Highline College President John Mosby announced on Wednesday the institution’s mandate to have everyone vaccinated by Sept. 27, the start of the fall quarter.
“We don’t make this decision lightly,” Mosby said in his campus message. “In lieu of the challenges we are faced with during the COVID-19 pandemic, we look forward to moving our campus toward our new normal.”
Josh Gerstman, Highline’s vice president for institutional advancement, said these announcements are being made later than those of the four-year universities and colleges because community and technical colleges have open enrollment and later starts for their programs. Procedures for vaccine attestation and verification are still being finalized by Highline leadership.
Gerstman said the college is working with its labor units to negotiate details for employees. At other colleges, those union negotiations are also ongoing, said a spokesperson for the State Board for Community and Technical Colleges.
“We can’t just 180 and say everything’s fine,” Gerstman said. “Vaccines will help create that level of confidence and comfort to return to activities on campus. We want to get back to where we’re in full service and fully in-person again.”
Seattle Colleges announced earlier this month that its three campuses — Central, North and South — would require vaccinations. In an emailed message to employees and students, college officials said: “It is the fastest way to return to in-person teaching and learning as it eliminates the requirement for social distancing while offering protection of everyone’s health and safety.”
Even with the decision to require vaccines, many community and technical colleges are phasing in on-campus instruction.
For example, only about 25% of Highline’s courses will take place in person at the start of the quarter, with the goal of 50% of courses being taught in person by winter. Currently, if a student is not fully vaccinated by the start of the term, that student will have to file an exemption and wear a mask indoors.
Bellevue announced Friday that 50 students who were eligible each received a scholarship of either $250 or $400 for the fall quarter. To spur the unvaccinated, the Bellevue College Foundation dangled the $400 for students to get a first shot between July 1 and 22.
A total of 12 vaccination incentive scholarships in the amount of $2,500 each are being awarded to eligible students attending Seattle Colleges. The students were selected this month by random drawing.
To help students and the surrounding community get vaccinated by the fall, Highline College has partnered with 6M Geriatrics and King County Public Health to offer the Pfizer, Moderna and Johnson & Johnson COVID-19 vaccines on campus from 10 a.m. to 2:30 p.m. every Monday in August.
The Highline College Foundation will award up to five scholarships worth $500 each for students who get the shot during the clinics.

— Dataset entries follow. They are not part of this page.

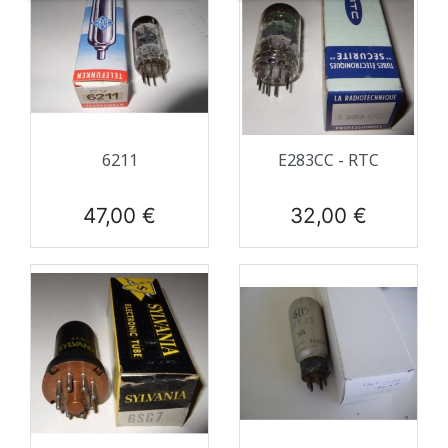
6211
E283CC - RTC
Prix
Prix
47,00 €
32,00 €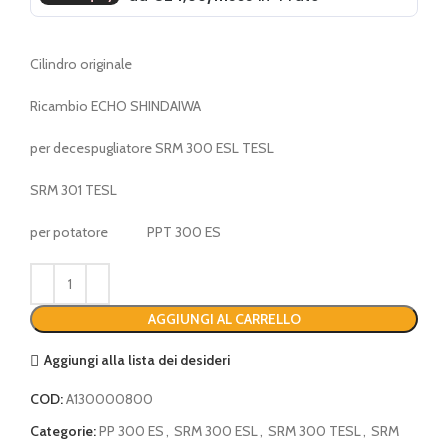
Cilindro originale
Ricambio ECHO SHINDAIWA
per decespugliatore SRM 300 ESL TESL
SRM 301 TESL
per potatore PPT 300 ES
AGGIUNGI AL CARRELLO
Aggiungi alla lista dei desideri
COD:
A130000800
Categorie:
PP 300 ES
,
SRM 300 ESL
,
SRM 300 TESL
,
SRM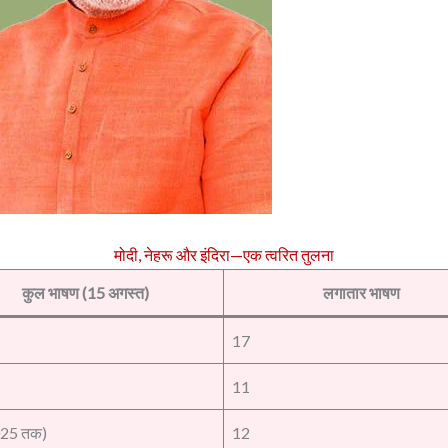
मोदी, नेहरू और इंदिरा—एक त्वरित तुलना
कुल भाषण (15 अगस्त)
लगातार भाषण
17
11
025 तक)
12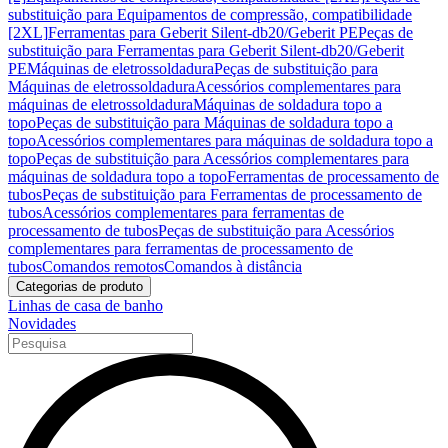
substituição para Equipamentos de compressão, compatibilidade
[2XL]
Ferramentas para Geberit Silent-db20/Geberit PE
Peças de
substituição para Ferramentas para Geberit Silent-db20/Geberit
PE
Máquinas de eletrossoldadura
Peças de substituição para
Máquinas de eletrossoldadura
Acessórios complementares para
máquinas de eletrossoldadura
Máquinas de soldadura topo a
topo
Peças de substituição para Máquinas de soldadura topo a
topo
Acessórios complementares para máquinas de soldadura topo a
topo
Peças de substituição para Acessórios complementares para
máquinas de soldadura topo a topo
Ferramentas de processamento de
tubos
Peças de substituição para Ferramentas de processamento de
tubos
Acessórios complementares para ferramentas de
processamento de tubos
Peças de substituição para Acessórios
complementares para ferramentas de processamento de
tubos
Comandos remotos
Comandos à distância
Categorias de produto
Linhas de casa de banho
Novidades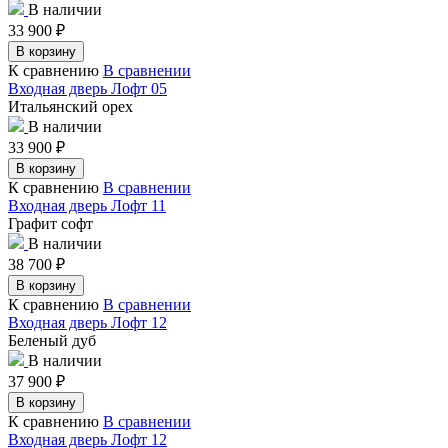
В наличии
33 900
₽
В корзину
К сравнению
В сравнении
Входная дверь Лофт 05
Итальянский орех
В наличии
33 900
₽
В корзину
К сравнению
В сравнении
Входная дверь Лофт 11
Графит софт
В наличии
38 700
₽
В корзину
К сравнению
В сравнении
Входная дверь Лофт 12
Беленый дуб
В наличии
37 900
₽
В корзину
К сравнению
В сравнении
Входная дверь Лофт 12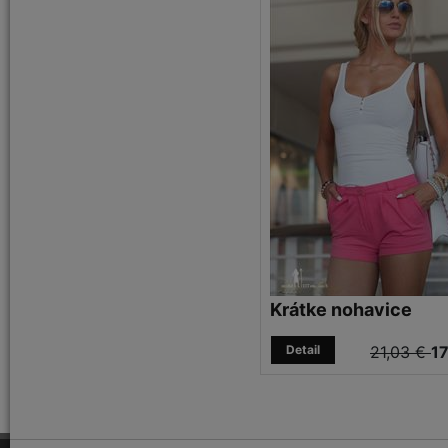
Krátke nohavice
Detail
21,03 €
17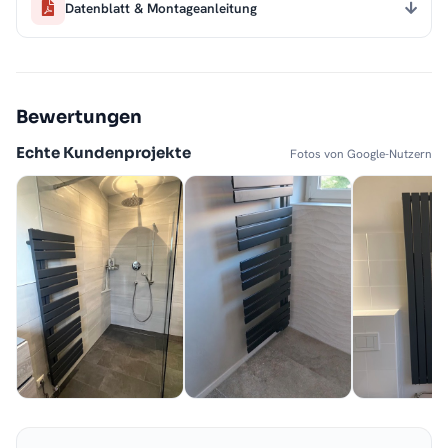
Datenblatt & Montageanleitung
Bewertungen
Echte Kundenprojekte
Fotos von Google-Nutzern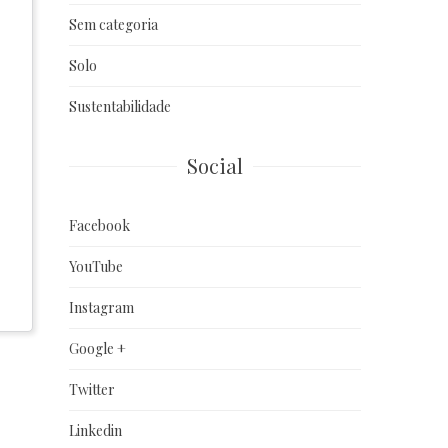
Sem categoria
Solo
Sustentabilidade
Social
Facebook
YouTube
Instagram
Google +
Twitter
Linkedin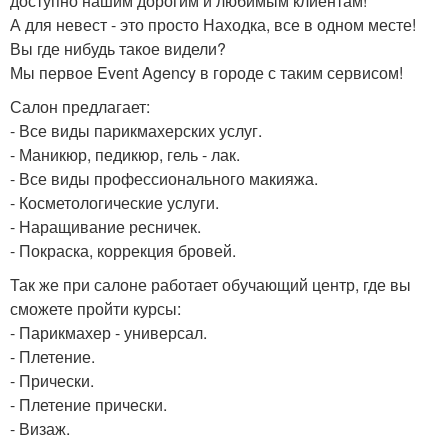
доступно нашим дорогим и любимым клиентам!
А для невест - это просто Находка, все в одном месте!
Вы где нибудь такое видели?
Мы первое Event Agency в городе с таким сервисом!
Салон предлагает:
- Все виды парикмахерских услуг.
- Маникюр, педикюр, гель - лак.
- Все виды профессионального макияжа.
- Косметологические услуги.
- Наращивание ресничек.
- Покраска, коррекция бровей.
Так же при салоне работает обучающий центр, где вы
сможете пройти курсы:
- Парикмахер - универсал.
- Плетение.
- Прически.
- Плетение прически.
- Визаж.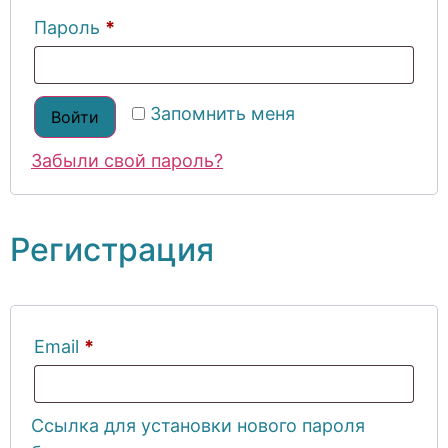
Пароль
*
Запомнить меня
Войти
Забыли свой пароль?
Регистрация
Email
*
Ссылка для установки нового пароля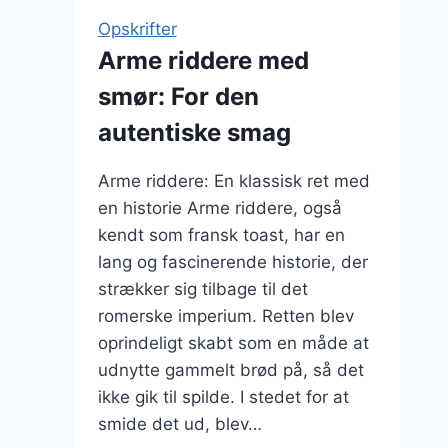
Opskrifter
Arme riddere med
smør: For den
autentiske smag
Arme riddere: En klassisk ret med
en historie Arme riddere, også
kendt som fransk toast, har en
lang og fascinerende historie, der
strækker sig tilbage til det
romerske imperium. Retten blev
oprindeligt skabt som en måde at
udnytte gammelt brød på, så det
ikke gik til spilde. I stedet for at
smide det ud, blev…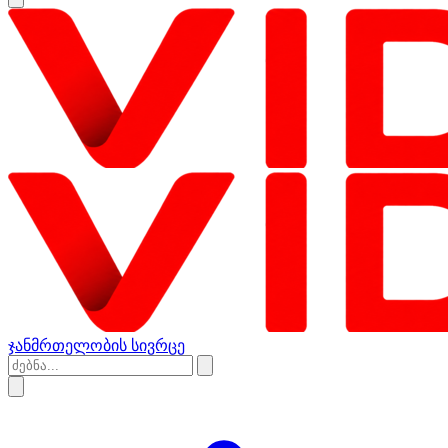
ჯანმრთელობის სივრცე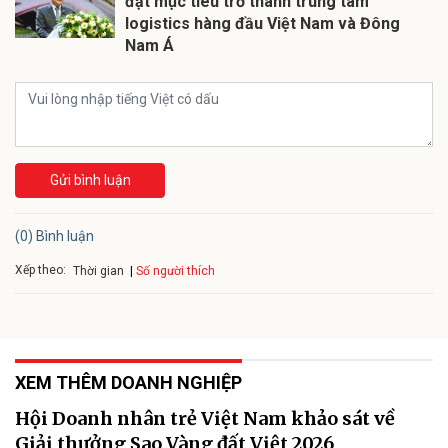
đặt mục tiêu trở thành trung tâm
logistics hàng đầu Việt Nam và Đông
Nam Á
Gửi bình luận
(0) Bình luận
Xếp theo:
Số người thích
Thời gian
XEM THÊM DOANH NGHIỆP
Hội Doanh nhân trẻ Việt Nam khảo sát về
Giải thưởng Sao Vàng đất Việt 2026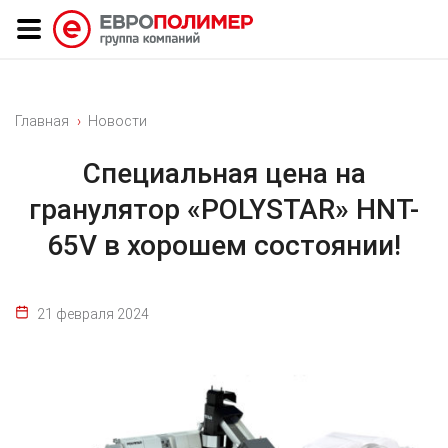
Главная
Новости
Специальная цена на
гранулятор «POLYSTAR» HNT-
65V в хорошем состоянии!
21 февраля 2024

The first 250 students to be vaccinated will be eligible for the random drawing.
And all people who get vaccinated during this month’s Highline clinics will get a pair of socks commemorating the college’s 60th anniversary.
The socks feature the college’s new look for its Thunderbird logo, designed by Nooksack artist Louie Gong of the Snoqualmie Tribe-owned company Eighth Generation. The socks were supposed to be given out during graduation to kick off the anniversary, but the ceremony was held virtually this spring.